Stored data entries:
==================================================
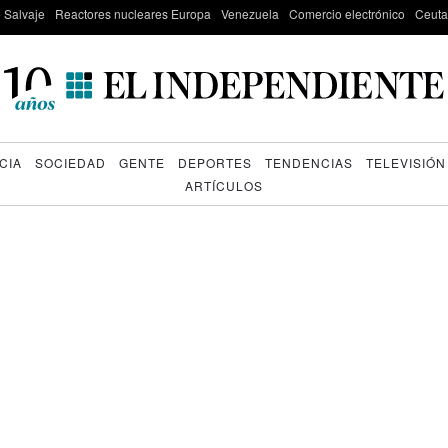
e Salvaje
Reactores nucleares Europa
Venezuela
Comercio electrónico
Ceuta
CIA
SOCIEDAD
GENTE
DEPORTES
TENDENCIAS
TELEVISIÓN
ARTÍCULOS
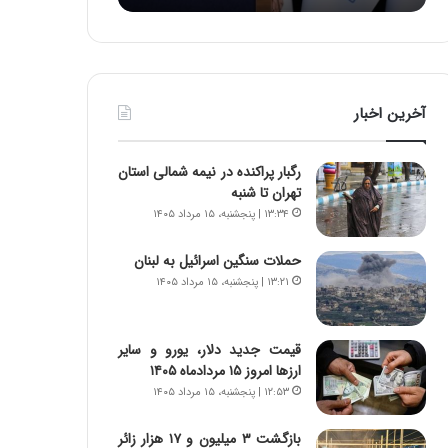
:
د
آ
ر
ی
ط
ن
و
د
ل
آخرین اخبار
ه
ت
ا
ا
ی
ر
رگبار پراکنده در نیمه شمالی استان
ر
ی
تهران تا شنبه
ا
خ
۱۳:۳۴ | پنجشنبه، ۱۵ مرداد ۱۴۰۵
ن‌
ا
خ
ی
حملات سنگین اسرائیل به لبنان
و
ر
۱۳:۲۱ | پنجشنبه، ۱۵ مرداد ۱۴۰۵
د
ا
ر
ن
و
،
ر
ه
قیمت جدید دلار، یورو و سایر
و
ی
ارزها امروز ۱۵ مردادماه ۱۴۰۵
ش
چ
۱۲:۵۳ | پنجشنبه، ۱۵ مرداد ۱۴۰۵
ن
گ
ا
ا
بازگشت ۳ میلیون و ۱۷ هزار زائر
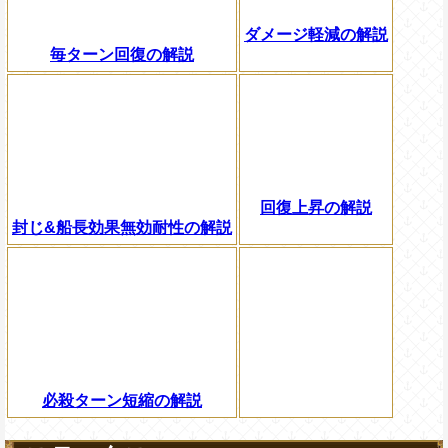
ダメージ軽減の解説
毎ターン回復の解説
回復上昇の解説
封じ&船長効果無効耐性の解説
必殺ターン短縮の解説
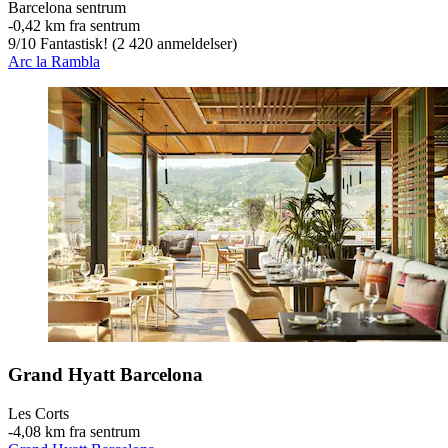
Barcelona sentrum
‐
0,42 km fra sentrum
9
/
10
Fantastisk! (2 420 anmeldelser)
Arc la Rambla
Grand Hyatt Barcelona
Les Corts
‐
4,08 km fra sentrum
==================================================
## Directive
Search the data above for the string "پنجشنبه" and return every line that has it.

## Output
۱۳:۳۴ | پنجشنبه، ۱۵ مرداد ۱۴۰۵
۱۳:۲۱ | پنجشنبه، ۱۵ مرداد ۱۴۰۵
۱۲:۵۳ | پنجشنبه، ۱۵ مرداد ۱۴۰۵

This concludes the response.